Nowadays, companies’ IT infrastructure is exposed to a wide range of threats. Phishing, vishing, whaling or CEO fraud are just a few examples of IT crime that can no longer be combated with anti-virus software alone. Badly worded e-mails that ask users to enter their passwords and are easy to expose are increasingly on the decline.
Deceptively genuine messages, possibly even with the e-mail address of the employee’s own boss, leave employees in little doubt about the authenticity of the e-mail – but even a single click can lead to serious damage in companies.
Social engineering is the keyword with which IT decision-makers are currently confronted: A new level of cybercrime that exploits the human psyche and uses targeted deception to trap users. Not a new principle, but particularly treacherous, because the astonishing authenticity of the hacker emails banishes any healthy doubts in the user’s mind.
But how can you protect yourself and your company from such attacks?
Increase security awareness
The human factor is now probably the most critical factor in IT security in companies. It is therefore particularly important that you sensitize your employees to IT security measures and increase security awareness in your company.
- Record your employees’ level of knowledge about IT security and social engineering in particular. Establish a basic understanding of why the topic must be given central importance. And: encourage staff to report any suspicions immediately – as always, prevention is better than cure.
- In addition to IT security training, regular tests are also helpful. One method, for example, is penetration testing with fake phishing emails.

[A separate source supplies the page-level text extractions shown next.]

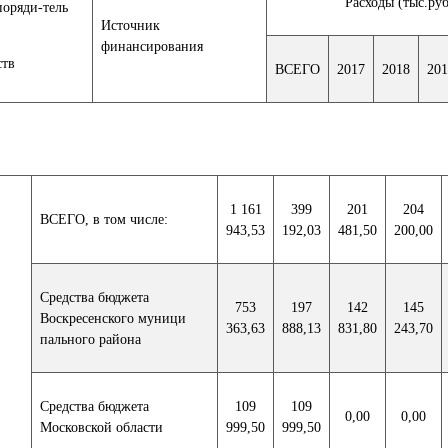
Расходы (тыс.ру
поряди-тель
Источник
финансирования
ств
ВСЕГО
2017
2018
201
1 161
399
201
204
ВСЕГО, в том числе:
943,53
192,03
481,50
200,00
Средства бюджета
753
197
142
145
Воскресенского муници
363,63
888,13
831,80
243,70
пального района
Средства бюджета
109
109
0,00
0,00
Московской области
999,50
999,50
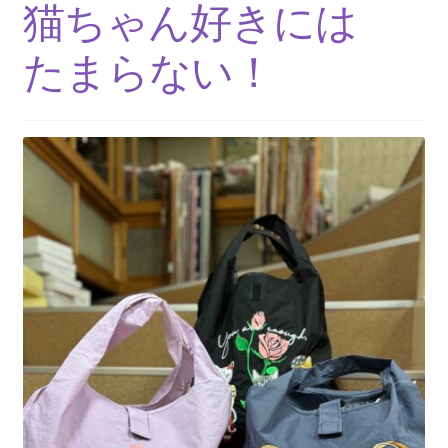
猫ちゃん好きには
たまらない！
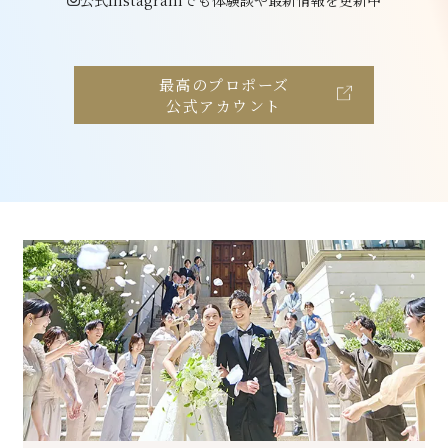
最高のプロポーズ
公式アカウント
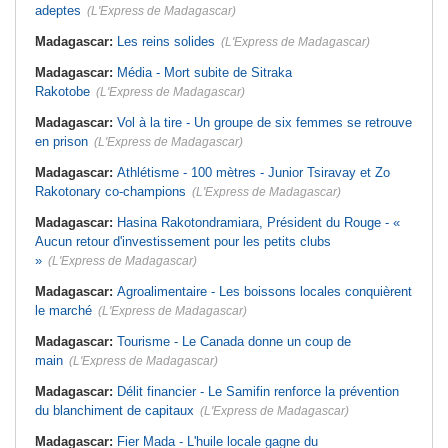
adeptes
(L'Express de Madagascar)
Madagascar:
Les reins solides
(L'Express de Madagascar)
Madagascar:
Média - Mort subite de Sitraka
Rakotobe
(L'Express de Madagascar)
Madagascar:
Vol à la tire - Un groupe de six femmes se retrouve
en prison
(L'Express de Madagascar)
Madagascar:
Athlétisme - 100 mètres - Junior Tsiravay et Zo
Rakotonary co-champions
(L'Express de Madagascar)
Madagascar:
Hasina Rakotondramiara, Président du Rouge - «
Aucun retour d'investissement pour les petits clubs
»
(L'Express de Madagascar)
Madagascar:
Agroalimentaire - Les boissons locales conquièrent
le marché
(L'Express de Madagascar)
Madagascar:
Tourisme - Le Canada donne un coup de
main
(L'Express de Madagascar)
Madagascar:
Délit financier - Le Samifin renforce la prévention
du blanchiment de capitaux
(L'Express de Madagascar)
Madagascar:
Fier Mada - L'huile locale gagne du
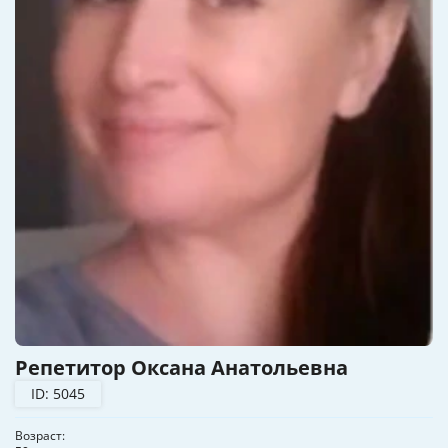
Репетитор Оксана Анатольевна
ID: 5045
Возраст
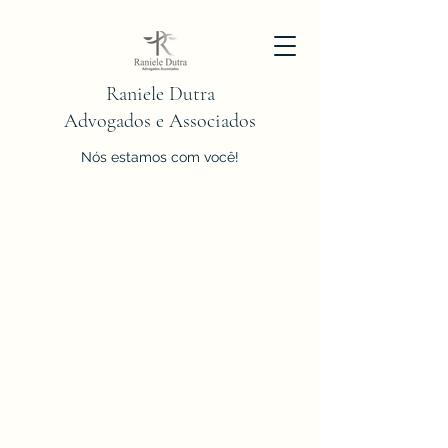
Raniele Dutra
Advogados e Associados
Nós estamos com você!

Based on the click rates, you can determine the weak points in the security awareness program during the evaluation.
BYOD as a source of danger?
Another factor with a major security risk: the BYOD(bring your own device) phenomenon, which is now commonplace in most companies and promises to make work processes more flexible and simpler, comes with a major disadvantage: in most cases, employees do not exercise the same caution when using their own devices as they usually do with company devices. Risks such as data leakage through apps, insecure passwords or use by third parties are potential sources of danger.

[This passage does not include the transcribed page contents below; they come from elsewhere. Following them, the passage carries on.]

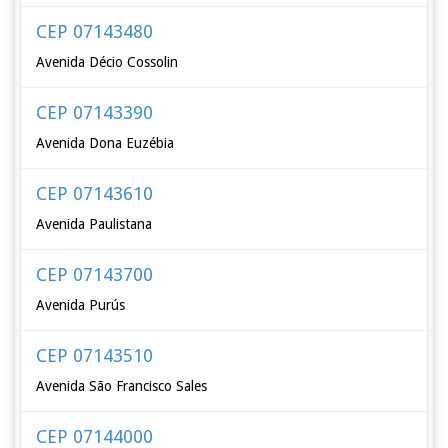
CEP 07143480
Avenida Décio Cossolin
CEP 07143390
Avenida Dona Euzébia
CEP 07143610
Avenida Paulistana
CEP 07143700
Avenida Purús
CEP 07143510
Avenida São Francisco Sales
CEP 07144000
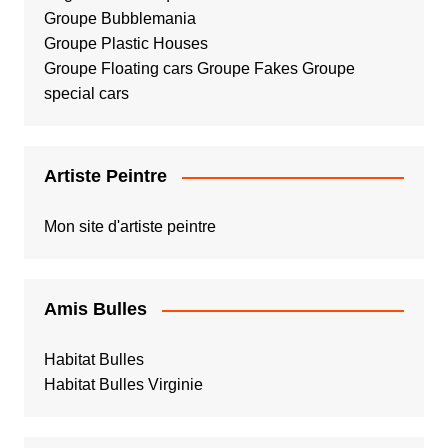
Groupe Bubblemania
Groupe Plastic Houses
Groupe Floating cars
Groupe Fakes
Groupe
special cars
Artiste Peintre
Mon site d'artiste peintre
Amis Bulles
Habitat Bulles
Habitat Bulles Virginie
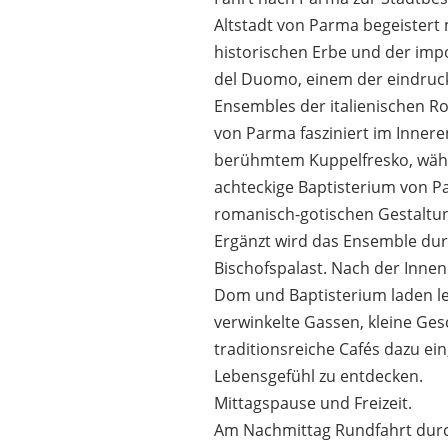
Altstadt von Parma begeistert 
historischen Erbe und der imp
del Duomo, einem der eindruck
Ensembles der italienischen 
von Parma fasziniert im Innere
berühmtem Kuppelfresko, wäh
achteckige Baptisterium von P
romanisch-gotischen Gestaltun
Ergänzt wird das Ensemble du
Bischofspalast. Nach der Inne
Dom und Baptisterium laden le
verwinkelte Gassen, kleine Ges
traditionsreiche Cafés dazu ein,
Lebensgefühl zu entdecken.
Mittagspause und Freizeit.
Am Nachmittag Rundfahrt durc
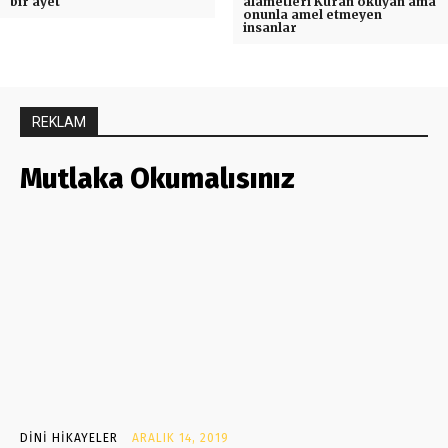
bir ayet
alametleri Kuran okuyan ama
onunla amel etmeyen
insanlar
REKLAM
Mutlaka Okumalısınız
DINI HIKAYELER
ARALIK 14, 2019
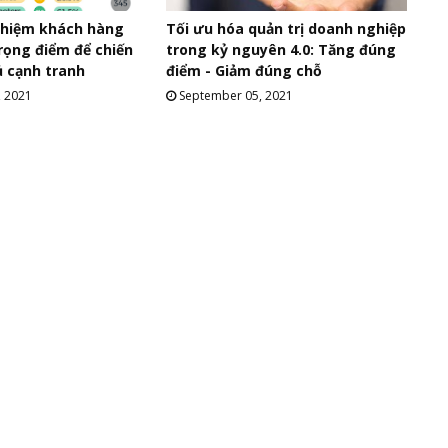
nghiệm khách hàng
Tối ưu hóa quản trị doanh nghiệp
trọng điểm để chiến
trong kỷ nguyên 4.0: Tăng đúng
ủ cạnh tranh
điểm - Giảm đúng chỗ
, 2021
September 05, 2021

Read this blog article to find out how to properly protect BYOD from social engineering.
Social engineering is an even easier undertaking for hackers on mobile devices: For example, reduced display options play right into the attackers’ hands. Many users don’t bother to click on the sender’s email address to see it in full.
However, no matter how much companies invest in training and sensitizing employees, humans are and remain creatures of habit and occasional carelessness and mistakes cannot be completely ruled out.